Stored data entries
+++++
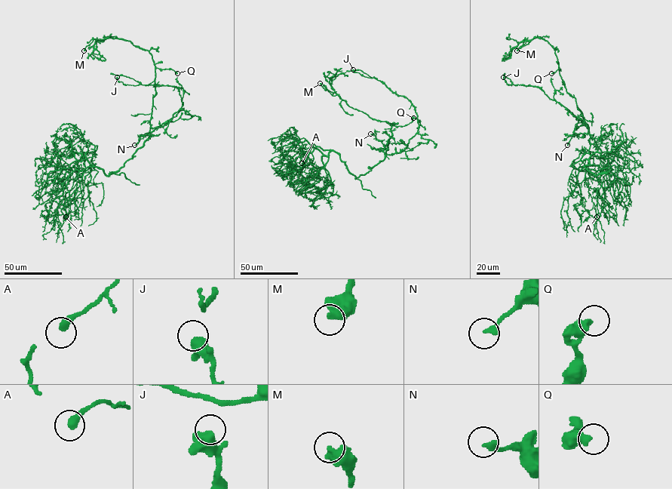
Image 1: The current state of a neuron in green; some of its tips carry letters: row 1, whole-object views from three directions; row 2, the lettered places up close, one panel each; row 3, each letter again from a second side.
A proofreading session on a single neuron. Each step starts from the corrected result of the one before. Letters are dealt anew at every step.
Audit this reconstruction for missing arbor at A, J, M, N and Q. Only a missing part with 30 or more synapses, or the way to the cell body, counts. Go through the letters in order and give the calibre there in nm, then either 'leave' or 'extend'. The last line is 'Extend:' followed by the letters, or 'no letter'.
A: calibre 360 nm; leave
J: calibre 400 nm; leave
M: calibre 650 nm; leave
N: calibre 240 nm; leave
Q: calibre 460 nm; leave
Extend: no letter

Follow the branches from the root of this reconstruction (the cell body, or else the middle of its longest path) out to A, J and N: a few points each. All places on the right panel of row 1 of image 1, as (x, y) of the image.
A: (594, 140), (611, 167), (595, 175), (584, 167), (594, 164), (602, 171), (598, 196), (592, 199), (596, 216)
J: (594, 140), (584, 121), (578, 120), (566, 107), (550, 99), (541, 88), (507, 84), (503, 77)
N: (594, 140), (589, 133), (581, 133), (572, 135), (567, 145)

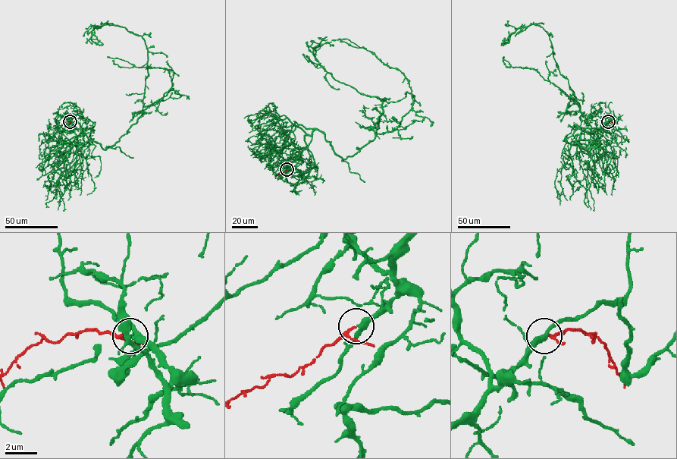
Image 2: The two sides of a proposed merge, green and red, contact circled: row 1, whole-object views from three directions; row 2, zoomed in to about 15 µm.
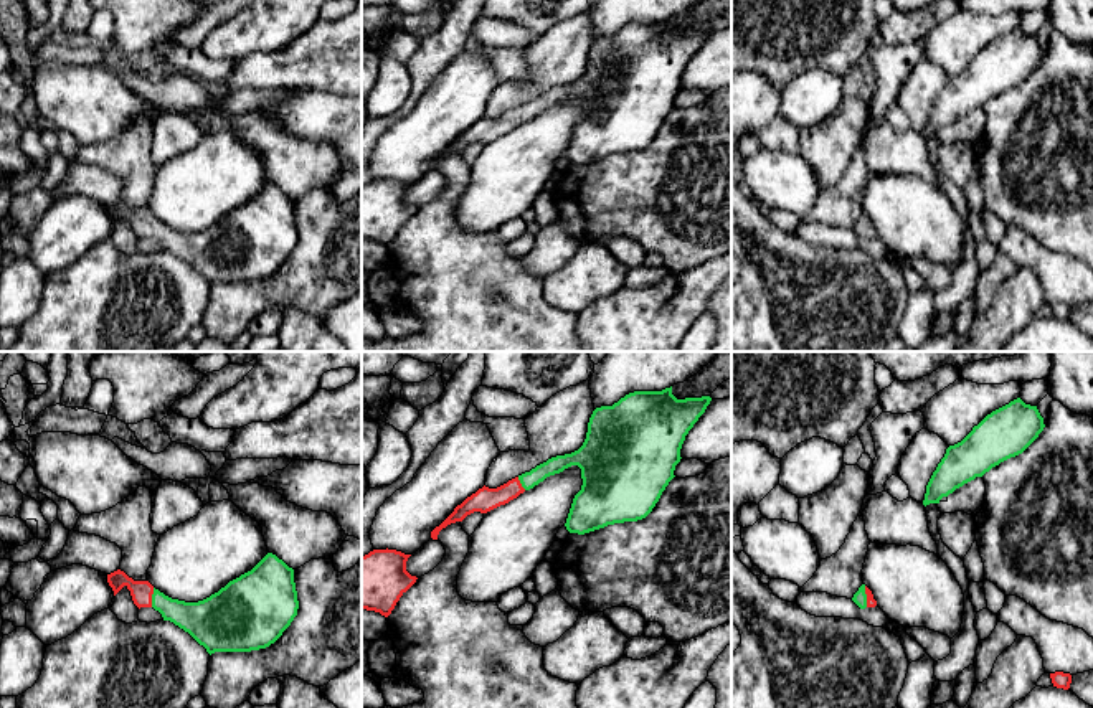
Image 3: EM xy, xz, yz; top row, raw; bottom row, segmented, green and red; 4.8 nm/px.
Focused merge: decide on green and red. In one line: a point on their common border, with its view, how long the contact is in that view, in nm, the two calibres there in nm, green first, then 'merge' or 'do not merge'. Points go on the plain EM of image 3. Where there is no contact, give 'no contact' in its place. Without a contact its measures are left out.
meets green in xy at (152, 228); contact 100 nm long; 170 nm thick on the green side, 110 nm on the other; merge

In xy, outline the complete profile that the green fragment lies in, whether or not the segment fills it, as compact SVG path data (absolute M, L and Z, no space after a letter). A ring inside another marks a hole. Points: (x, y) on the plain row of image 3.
M267 183L251 201L198 233L172 229L149 211L134 211L121 200L107 205L107 213L114 226L125 216L139 239L154 238L162 244L163 251L170 251L188 262L210 286L215 282L251 282L269 277L291 256L299 239L294 200L272 183Z

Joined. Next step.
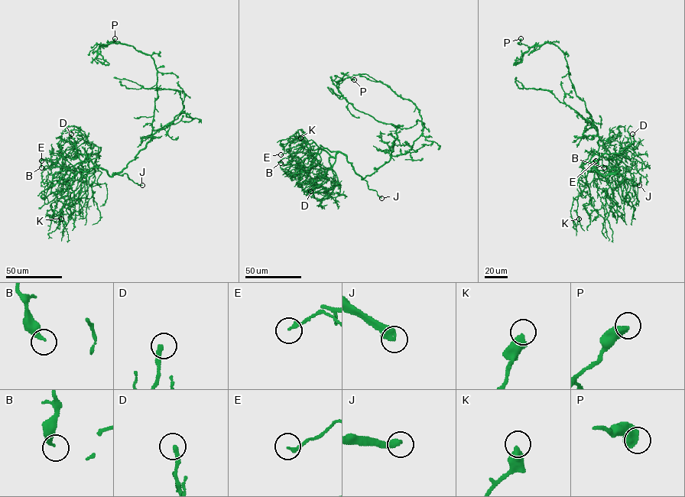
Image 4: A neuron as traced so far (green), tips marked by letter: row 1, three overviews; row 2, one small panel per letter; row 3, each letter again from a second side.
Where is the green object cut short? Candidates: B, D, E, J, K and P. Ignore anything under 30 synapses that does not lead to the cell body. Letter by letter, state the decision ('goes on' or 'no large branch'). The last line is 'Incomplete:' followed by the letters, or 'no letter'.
B: no large branch
D: no large branch
E: no large branch
J: goes on
K: no large branch
P: no large branch
Incomplete: J

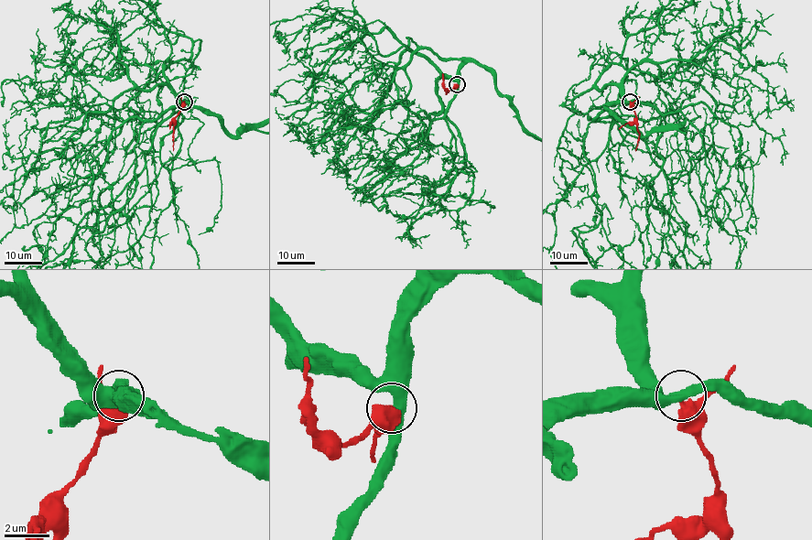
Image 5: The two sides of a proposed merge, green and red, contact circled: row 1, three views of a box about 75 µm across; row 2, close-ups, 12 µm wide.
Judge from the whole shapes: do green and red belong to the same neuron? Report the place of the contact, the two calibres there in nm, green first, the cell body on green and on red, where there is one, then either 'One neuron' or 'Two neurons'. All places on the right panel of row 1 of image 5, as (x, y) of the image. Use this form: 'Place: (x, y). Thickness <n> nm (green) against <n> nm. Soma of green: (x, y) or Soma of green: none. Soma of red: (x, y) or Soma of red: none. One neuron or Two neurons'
Place: (630, 102). Thickness 420 nm (green) against 480 nm. Soma of green: none. Soma of red: none. Two neurons

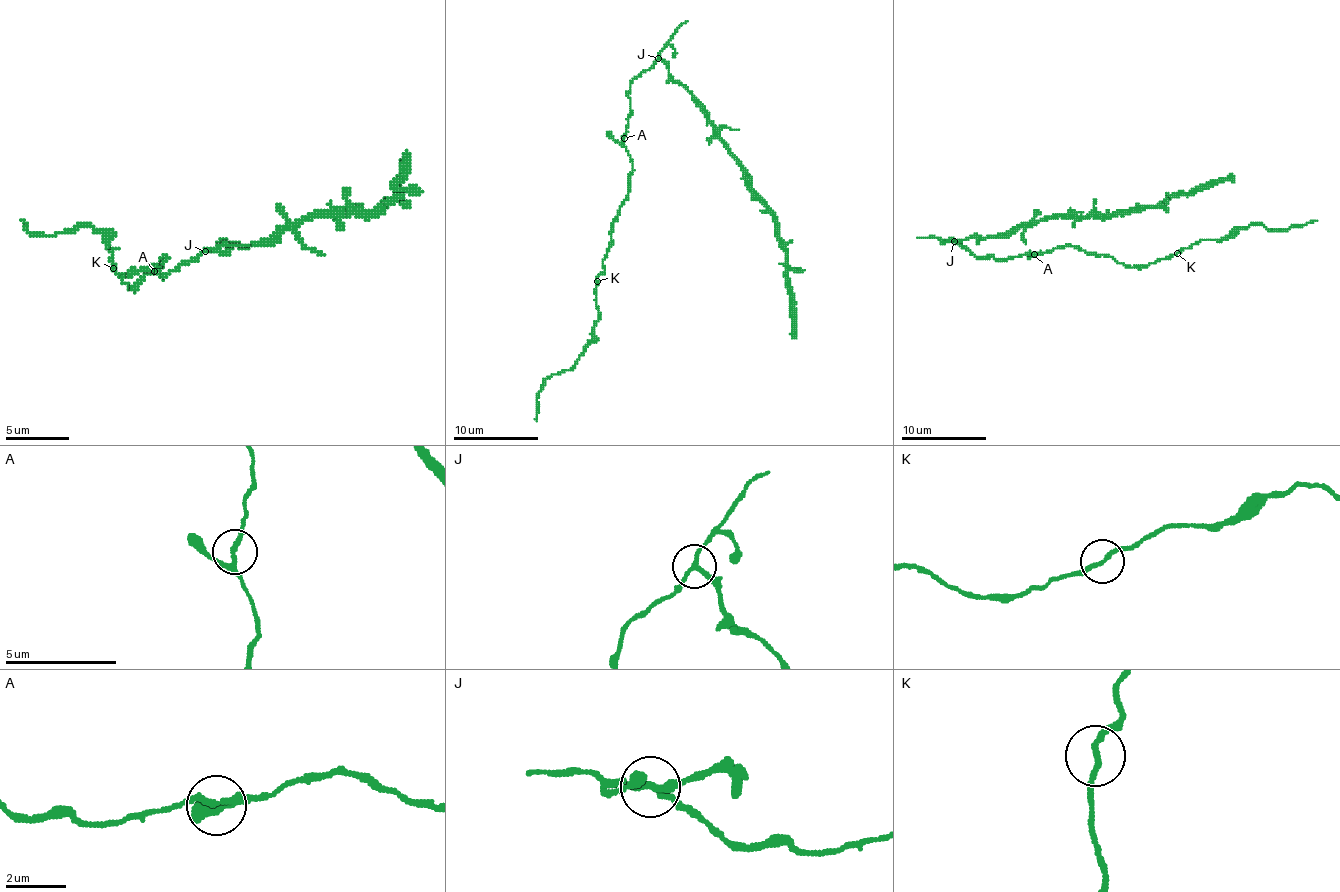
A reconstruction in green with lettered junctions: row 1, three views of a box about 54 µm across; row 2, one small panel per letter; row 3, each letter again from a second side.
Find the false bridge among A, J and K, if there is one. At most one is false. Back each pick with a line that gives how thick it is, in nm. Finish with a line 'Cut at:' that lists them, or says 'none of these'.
+++++
→ **How to complete this task**
Work through the entries, filtering for the string "second", and copy each line that holds it.

→ **Written answer**
Image 1: The current state of a neuron in green; some of its tips carry letters: row 1, whole-object views from three directions; row 2, the lettered places up close, one panel each; row 3, each letter again from a second side.
Image 4: A neuron as traced so far (green), tips marked by letter: row 1, three overviews; row 2, one small panel per letter; row 3, each letter again from a second side.
A reconstruction in green with lettered junctions: row 1, three views of a box about 54 µm across; row 2, one small panel per letter; row 3, each letter again from a second side.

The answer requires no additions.